Support tuple metadata

[paulosuzart]

Checklist

• I agree to the terms within the OpenFGA Code of Conduct.

Describe the problem you'd like to have solved

We use FGA to store permissions for several tenants in one single store and use in-context tuples to bind the permissions to a specific tenant. The tuples are placed together without a way of managing/distinguishing them under a tenant concept or any other form of marking tuples.

Describe the ideal solution

Ideally, tuples allow for arbitrary metadata (just key=valye, maybe) and a proper API to manage tuples by metadata. This way, we could ditch an intermediate database to keep extra attributes about the tuples.

The metadata usage would be for administrative purposes, not to be accessed during evaluation.

Alternatives and current workarounds

To solve this problem, we keep a separate database with extra attributes around the tuples for easy look-up (by tenant, by origin system, creation date, etc).
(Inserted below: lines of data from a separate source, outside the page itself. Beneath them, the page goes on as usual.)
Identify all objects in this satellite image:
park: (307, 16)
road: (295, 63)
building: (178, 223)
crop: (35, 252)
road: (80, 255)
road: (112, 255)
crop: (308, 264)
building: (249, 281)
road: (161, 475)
Another alternative is using a store per tenant, but that requires provisioning a store in a very specific moment of tenant onboard, and more importantly, several tenants can participate as parents of the other tenants (as described here), making it inconvenient to store tuples in separate stores.

Additional context

Delete operations could happen by metadata, even via a separate endpoint that is not the regular delete. Updating tuples to attach metadata could also be of great help to make existing tuples. In the end, the tuples are managed by other systems, and although they can and will keep a much bigger context around the tuples, more often than not, the place where tuples administration happens (CI/CD pipes, CLIs, Some UI, etc) will not have this full context.

[aaguiarz]

Thanks @paulosuzart for the feedback.

Adding metadata support it's something we discussed, but we are not convinced yet that we should build it.

OpenFGA's goal is to implement fast and scalable authorization. Adding metadata support would make it evolve into a general database, where you'd eventually need to filter/order by metadata fields. This will increase the complexity/scope of the product significantly.

However, we see the value of building this, and it will be in our radar in the future.